Dagster and Sling
When defining assets with Sling, you will first have to define your source and target. In this case our source is Postgres and the destination is still our DuckDB database.
To define the source and destination, we will use the SlingConnectionResource. The source POstgres instance will use the connection details from our Docker Compose.
# src/dagster_and_etl/defs/resources.py
import dagster as dg
from dagster_sling import SlingConnectionResource, SlingResource
source = SlingConnectionResource(
name="MY_POSTGRES",
type="postgres",
host="localhost",
port=5432,
database="test_db",
user="test_user",
password="test_pass",
)
The destination has fewer attributes as it is just the file path to our local DuckDB database:
# src/dagster_and_etl/defs/resources.py
destination = SlingConnectionResource(
name="MY_DUCKDB",
type="duckdb",
connection_string="duckdb:///var/tmp/duckdb.db",
)
With the source and destination defined, we can combine them together in the SlingResource:
# src/dagster_and_etl/resources.py
@dg.definitions
def resources():
return dg.Definitions(
resources={
"sling": sling,
},
)
Replication yaml
Our connections are set but we still need to set what we are replicating. Sling handles this with a replication yaml file. This determines which connection is our source and target:
source: MY_POSTGRES
target: MY_DUCKDB
More importantly we need to decide which of our tables to replicate between Postgres and DuckDB. We only need the data.customers, data.products and data.orders tables so can set those in the streams.
defaults:
mode: full-refresh
object: "{stream_schema}_{stream_table}"
streams:
data.customers:
data.products:
data.orders:
This will replicate our 3 tables into DuckDB.
Sling assets
Now we can generate our Dagster assets. Since we have already done most of the work in defining our source and destination in the SlingResource and the replication information in the replication.yaml, Dagster can automatically generate the assets with the sling_assets decorator:
# src/dagster_and_etl/defs/assets.py
import dagster as dg
from dagster_sling import SlingResource, sling_assets
replication_config = dg.file_relative_path(__file__, "sling_replication.yaml")
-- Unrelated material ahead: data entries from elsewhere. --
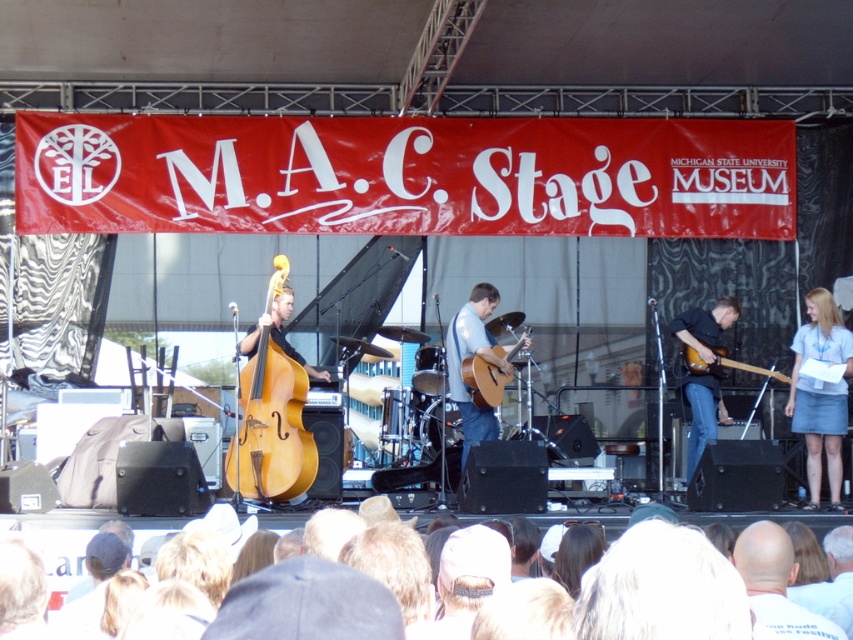
You are a photographer at the M.A.C. Stage event. You need to capture a closeup shot of the light brown wood upright bass at center and the wooden acoustic guitar at center. Since the two instruments are next to each other, will you need to adjust your camera focus to accommodate their size difference?

The light brown wood upright bass at center is larger than the wooden acoustic guitar at center, so you will need to adjust your camera focus to ensure both instruments are in clear view given their size difference.

You are a stagehand setting up a microphone stand. The stand requires 2 feet of space to the left and right of the object it faces. You need to place it either in front of the light brown wood upright bass at center or the denim skirt at right. Which object can accommodate the microphone stand without blocking the performer?

The light brown wood upright bass at center can accommodate the microphone stand because it is wider than the denim skirt at right, providing enough space for the required 2 feet on both sides.

Consider the image. You are a photographer at the M.A.C. Stage event. You want to capture a photo of the bald head at center and the light brown wood upright bass at center. Which object is wider in the image?

The light brown wood upright bass at center is wider than the bald head at center.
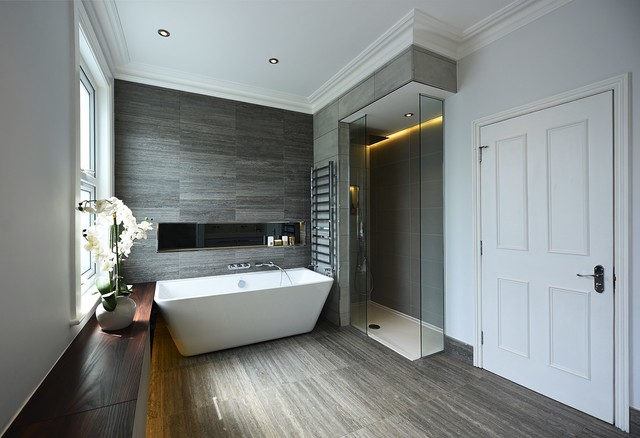
At what (x,y) coordinates should I click in order to perform the action: click on trim. Please return your answer as a coordinate pair (x, y). Image resolution: width=640 pixels, height=438 pixels. Looking at the image, I should click on (388, 51).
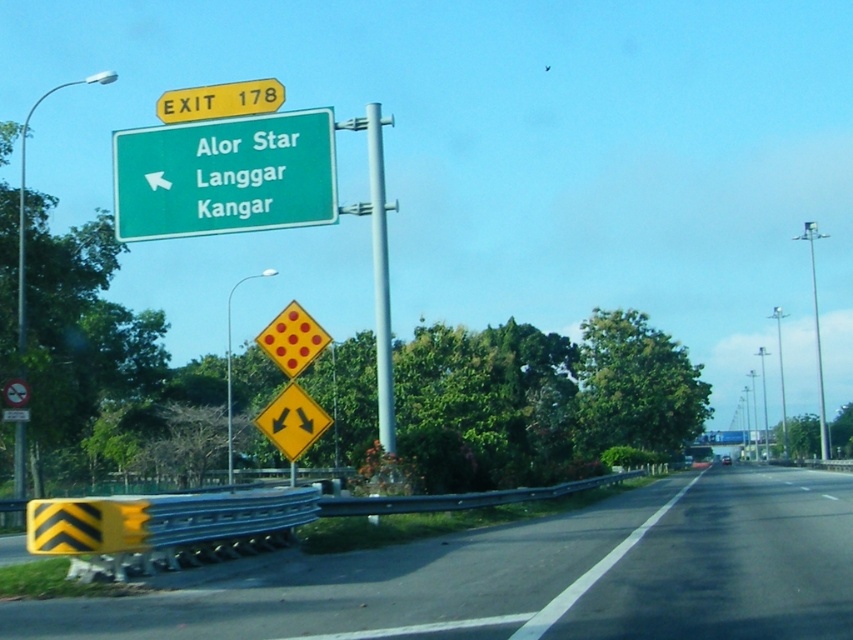
You are a truck driver approaching a highway exit. You see a yellow reflective plastic guardrail at lower left and a yellow matte exit sign at upper center. Which object is closer to you?

The yellow reflective plastic guardrail at lower left is closer to you as it is only 47.53 feet away from the yellow matte exit sign at upper center.

You are driving a car and need to reach a point at coordinates point [618,618]. The road ahead has a speed limit of 60 mph. If you are currently 32.32 feet away from the point, how many seconds do you have before reaching it?

The distance of point [618,618] from camera is 32.32 feet. To calculate the time, first convert 60 mph to feet per second. 60 mph is 88 feet per second. Time is distance divided by speed, so 32.32 divided by 88 equals approximately 0.367 seconds. Therefore, you have about 0.367 seconds before reaching the point.

You are a driver approaching the highway exit. You notice the yellow reflective plastic guardrail at lower left and the yellow matte exit sign at upper center. Which object is taller?

The yellow reflective plastic guardrail at lower left is taller than the yellow matte exit sign at upper center.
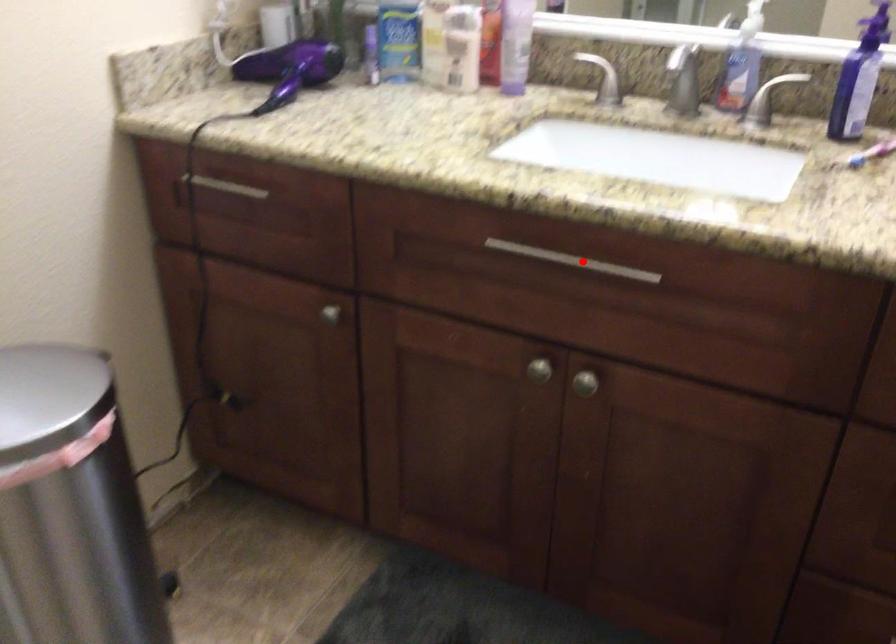
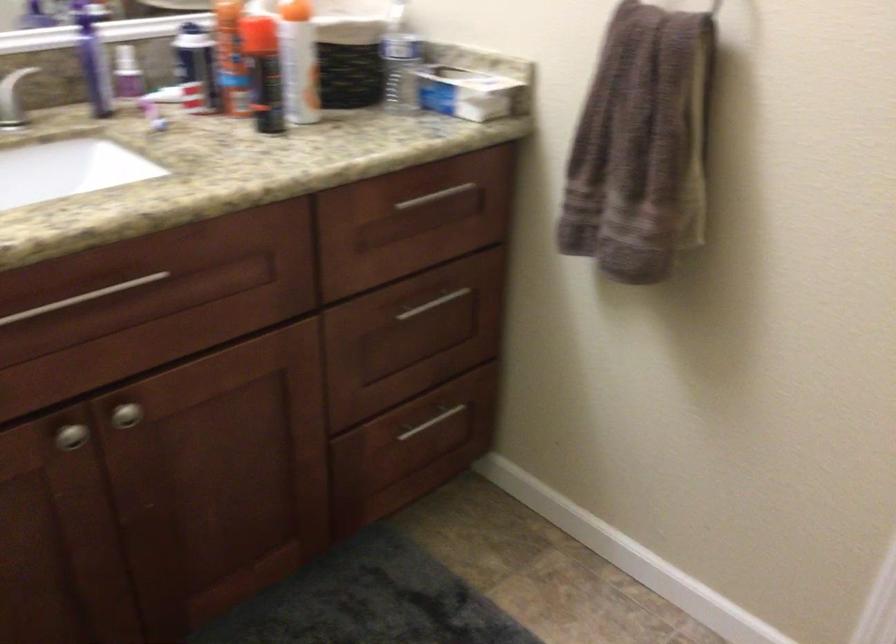
In the second image, find the point that corresponds to the highlighted location in the first image.

(82, 298)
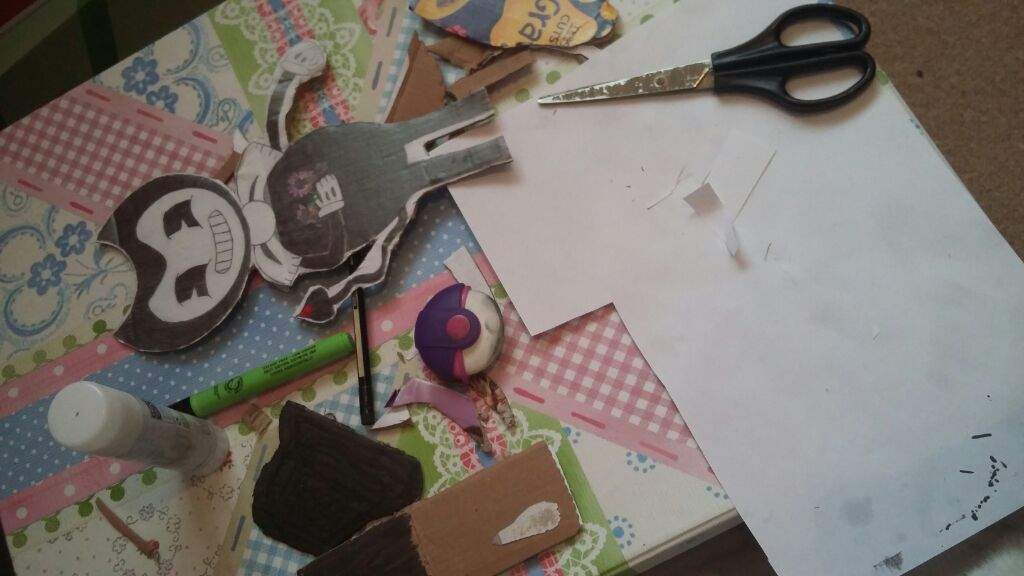
The image size is (1024, 576). I want to click on bottle, so click(x=172, y=444).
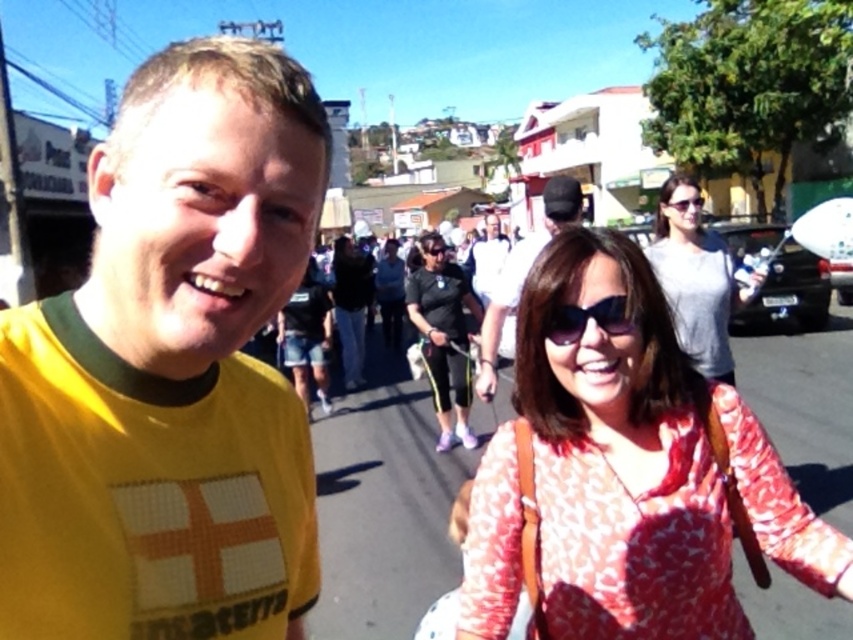
Question: Which of the following is the farthest from the observer?

Choices:
 (A) pos(430,250)
 (B) pos(621,426)

Answer: (A)

Question: Is white matte shirt at center in front of matte black sunglasses at center?

Choices:
 (A) yes
 (B) no

Answer: (B)

Question: Is matte black cap at center bigger than white matte shirt at center?

Choices:
 (A) no
 (B) yes

Answer: (A)

Question: Estimate the real-world distances between objects in this image. Which object is closer to the sunglasses at center?

Choices:
 (A) gray cotton shirt at upper right
 (B) white matte shirt at center
 (C) black plastic goggles at center
 (D) matte black sunglasses at center

Answer: (A)

Question: Which object is closer to the camera taking this photo?

Choices:
 (A) printed cotton blouse at center
 (B) white matte shirt at center

Answer: (A)

Question: Is printed cotton blouse at center bigger than gray cotton shirt at upper right?

Choices:
 (A) no
 (B) yes

Answer: (A)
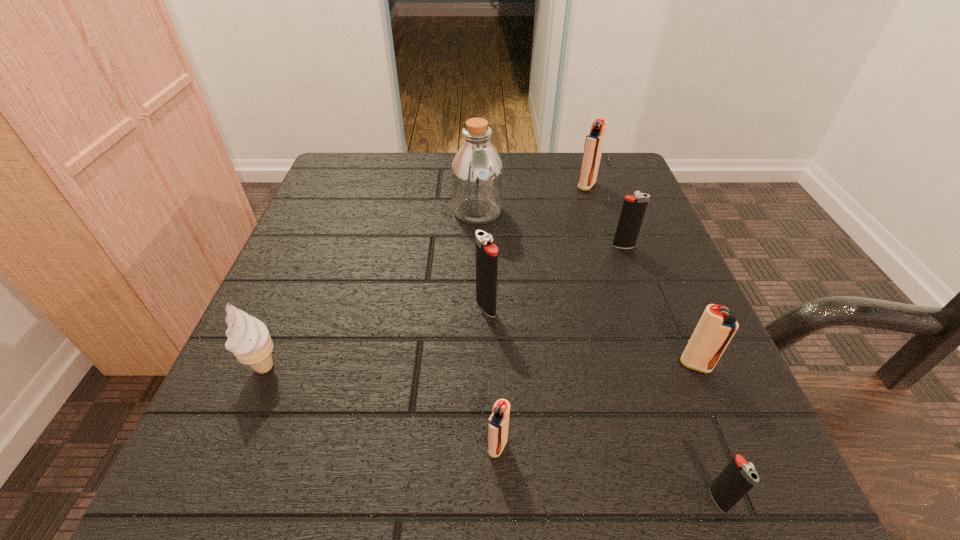
In order to click on bottle in this screenshot , I will do (477, 175).

Find the location of `the tallest object`. the tallest object is located at coordinates (477, 175).

At what (x,y) coordinates should I click in order to perform the action: click on the farthest igniter. Please return your answer as a coordinate pair (x, y). Looking at the image, I should click on (594, 141).

You are a GUI agent. You are given a task and a screenshot of the screen. Output one action in this format:
    pyautogui.click(x=<x>, y=<y>)
    Task: Click on the farthest red igniter
    This screenshot has width=960, height=540.
    Given the screenshot: What is the action you would take?
    pyautogui.click(x=594, y=141)

I want to click on the biggest black igniter, so click(486, 253).

Where is `the third farthest igniter`? the third farthest igniter is located at coordinates (486, 253).

This screenshot has width=960, height=540. I want to click on icecream, so click(249, 340).

Image resolution: width=960 pixels, height=540 pixels. Find the location of `the second biggest black igniter`. the second biggest black igniter is located at coordinates (633, 210).

Find the location of a particular element. The height and width of the screenshot is (540, 960). the farthest black igniter is located at coordinates (633, 210).

Locate an element on the screen. This screenshot has height=540, width=960. the second farthest red igniter is located at coordinates (715, 329).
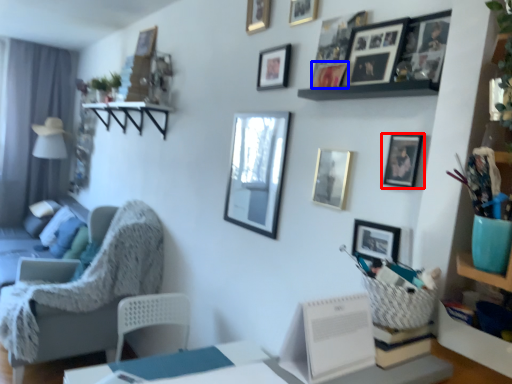
Question: Among these objects, which one is nearest to the camera, picture frame (highlighted by a red box) or picture frame (highlighted by a blue box)?

Choices:
 (A) picture frame
 (B) picture frame

Answer: (A)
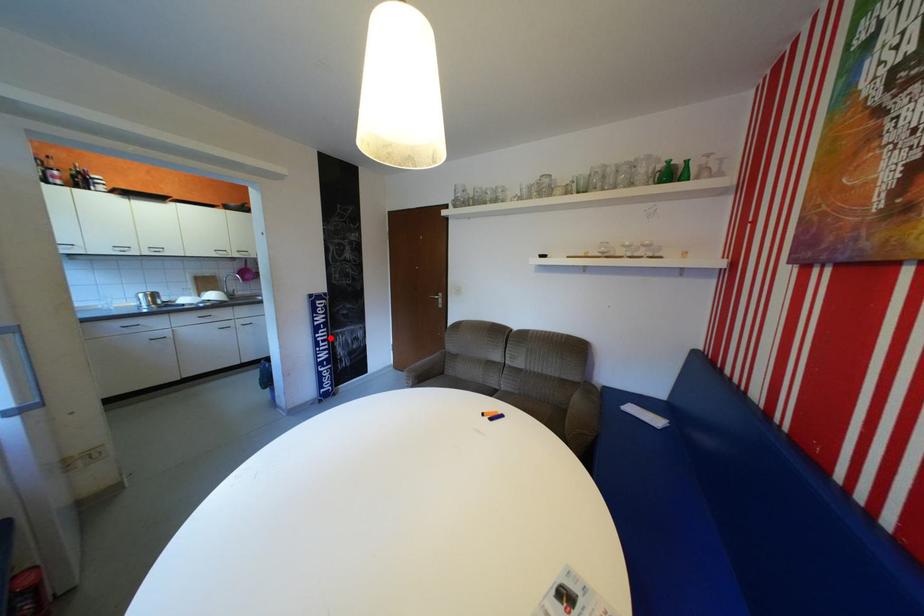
@sling_assets(replication_config=replication_config)
def postgres_sling_assets(context, sling: SlingResource):
yield from sling.replicate(context=context).fetch_column_metadata()
That is everything we need. Now when we launch dg dev we will see six new assets in the asset graph.
First there are the three source assets representing the raw tables that exist in our Postgres database (customers, products, orders). Connected to each of these sources are our Dagster assets. Each of these individually.
Confirm data
To check that everything has loaded correctly, we can connect to the DuckDB database using the DuckDB CLI and run a query for the table we just made.
> duckdb data/staging/data.duckdb
D SELECT * FROM data_customers;
┌─────────────┬────────────┬───────────┬───────────────────────────┐
│ customer_id │ first_name │ last_name │ email │
│ int32 │ varchar │ varchar │ varchar │
├─────────────┼────────────┼───────────┼───────────────────────────┤
│ 1 │ Alice │ Johnson │ alice.johnson@example.com │
│ 2 │ Bob │ Smith │ bob.smith@example.com │
│ 3 │ Charlie │ Lee │ charlie.lee@example.com │
└─────────────┴────────────┴───────────┴───────────────────────────┘
You can also view the data_products or data_orders tables.